Polygenic risk scores tied to episode polarity in bipolar disorder

18 Mar 2023
Polygenic risk scores tied to episode polarity in bipolar disorder

Polygenic risk scores (PRS) for bipolar disorder, major depression, and schizophrenia are predictive of episode polarity and psychotic symptoms in a similar manner among individuals with bipolar disorder, suggests a recent study.

Specifically, PRS for bipolar disorder positively correlated with any manic episodes (odds ratio [OR], 1.23, 95 percent confidence interval [CI], 1.09‒1.38).

PRS for depression, on the other hand, showed a positive relationship with any depressive (OR, 1.11, 95 percent CI, 1.01‒1.23) and mixed (OR, 1.15, 95 percent CI, 1.03‒1.28) episodes and a negative interaction with any manic episodes (OR, 0.76, 96 percent CI, 0.69‒0.84).

PRS for schizophrenia also positively correlated with any manic episodes (OR, 1.13, 95 percent CI, 1.01‒1.27), but only when psychotic symptoms were existing (OR for psychotic mania, 1.27, 95 percent CI, 1.05‒1.54; OR for nonpsychotic mania, 1.06, 95 percent CI, 0.93‒1.20).

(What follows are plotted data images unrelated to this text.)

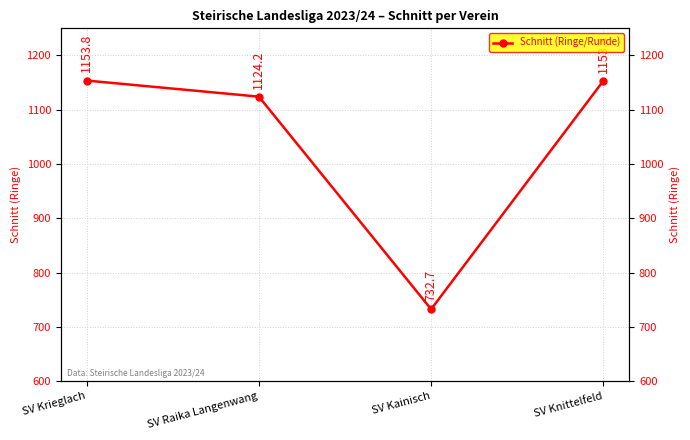

How many data points does each series have?

4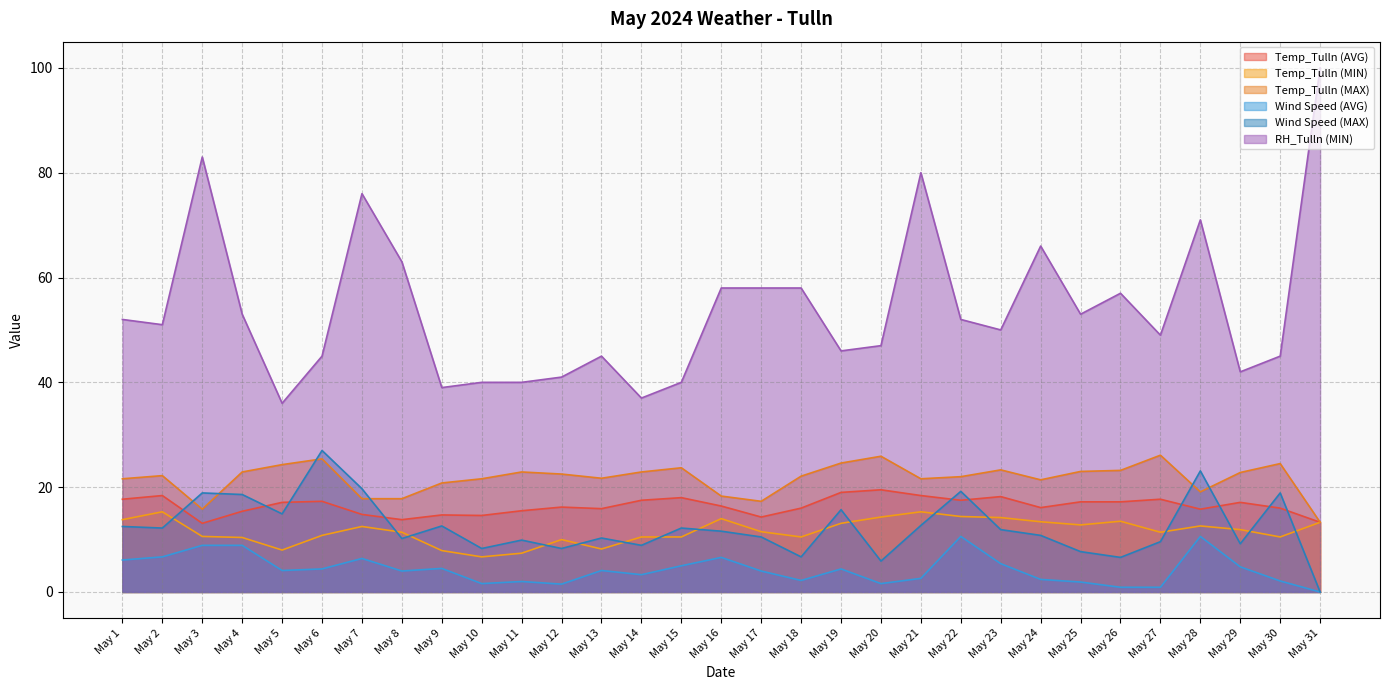

Reading right to left, what are all the values shown in this chart?

Temp_Tulln (AVG): May 31=13.3	May 30=16.0	May 29=17.1	May 28=15.8	May 27=17.7	May 26=17.2	May 25=17.2	May 24=16.1	May 23=18.2	May 22=17.5	May 21=18.4	May 20=19.5	May 19=19.0	May 18=16.0	May 17=14.3	May 16=16.4	May 15=18.0	May 14=17.5	May 13=15.9	May 12=16.2	May 11=15.5	May 10=14.6	May 9=14.7	May 8=13.8	May 7=14.8	May 6=17.3	May 5=17.1	May 4=15.4	May 3=13.1	May 2=18.4	May 1=17.7
Temp_Tulln (MIN): May 31=13.3	May 30=10.5	May 29=11.9	May 28=12.6	May 27=11.4	May 26=13.5	May 25=12.8	May 24=13.4	May 23=14.2	May 22=14.4	May 21=15.3	May 20=14.3	May 19=13.1	May 18=10.5	May 17=11.5	May 16=14.0	May 15=10.5	May 14=10.5	May 13=8.2	May 12=10.0	May 11=7.4	May 10=6.7	May 9=7.9	May 8=11.4	May 7=12.5	May 6=10.8	May 5=8.0	May 4=10.4	May 3=10.6	May 2=15.3	May 1=13.8
Temp_Tulln (MAX): May 31=13.3	May 30=24.5	May 29=22.8	May 28=19.1	May 27=26.1	May 26=23.2	May 25=23.0	May 24=21.4	May 23=23.3	May 22=22.0	May 21=21.6	May 20=25.9	May 19=24.6	May 18=22.1	May 17=17.3	May 16=18.3	May 15=23.7	May 14=22.9	May 13=21.7	May 12=22.5	May 11=22.9	May 10=21.6	May 9=20.8	May 8=17.8	May 7=17.8	May 6=25.4	May 5=24.3	May 4=22.9	May 3=15.8	May 2=22.2	May 1=21.6
Wind Speed (AVG): May 31=0.0	May 30=2.1	May 29=4.8	May 28=10.6	May 27=0.9	May 26=0.9	May 25=1.9	May 24=2.4	May 23=5.4	May 22=10.6	May 21=2.6	May 20=1.6	May 19=4.4	May 18=2.2	May 17=4.0	May 16=6.6	May 15=5.0	May 14=3.3	May 13=4.1	May 12=1.5	May 11=2.0	May 10=1.6	May 9=4.5	May 8=4.0	May 7=6.4	May 6=4.4	May 5=4.1	May 4=8.9	May 3=8.9	May 2=6.7	May 1=6.1
Wind Speed (MAX): May 31=0.0	May 30=18.9	May 29=9.2	May 28=23.1	May 27=9.6	May 26=6.6	May 25=7.7	May 24=10.8	May 23=11.9	May 22=19.2	May 21=12.7	May 20=5.9	May 19=15.7	May 18=6.7	May 17=10.5	May 16=11.6	May 15=12.2	May 14=8.9	May 13=10.3	May 12=8.3	May 11=9.9	May 10=8.3	May 9=12.6	May 8=10.2	May 7=19.7	May 6=27.0	May 5=14.9	May 4=18.6	May 3=18.9	May 2=12.2	May 1=12.5
RH_Tulln (MIN): May 31=100.0	May 30=45.0	May 29=42.0	May 28=71.0	May 27=49.0	May 26=57.0	May 25=53.0	May 24=66.0	May 23=50.0	May 22=52.0	May 21=80.0	May 20=47.0	May 19=46.0	May 18=58.0	May 17=58.0	May 16=58.0	May 15=40.0	May 14=37.0	May 13=45.0	May 12=41.0	May 11=40.0	May 10=40.0	May 9=39.0	May 8=63.0	May 7=76.0	May 6=45.0	May 5=36.0	May 4=53.0	May 3=83.0	May 2=51.0	May 1=52.0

Additionally, similar patterns were observed for first-episode polarity and for the number of episodes within each pole.

The study included 2,705 individuals who were diagnosed with bipolar disorder at Danish psychiatric hospitals between January 1995 and March 2017. The authors obtained DNA from dried blood spots collected at birth as part of routine screening.

A meta-PRS method that combined internally and externally trained components was used to generate PRSs for bipolar disorder, major depression, and schizophrenia.

Finally, the authors explored the associations between PRS and polarity at first episode, polarity at any episode, and number of episodes with a given polarity for each disorder-specific PRS using logistic and negative binomial regression, adjusted for the other two PRSs, age, sex, genotype platform, and five ancestral principal components.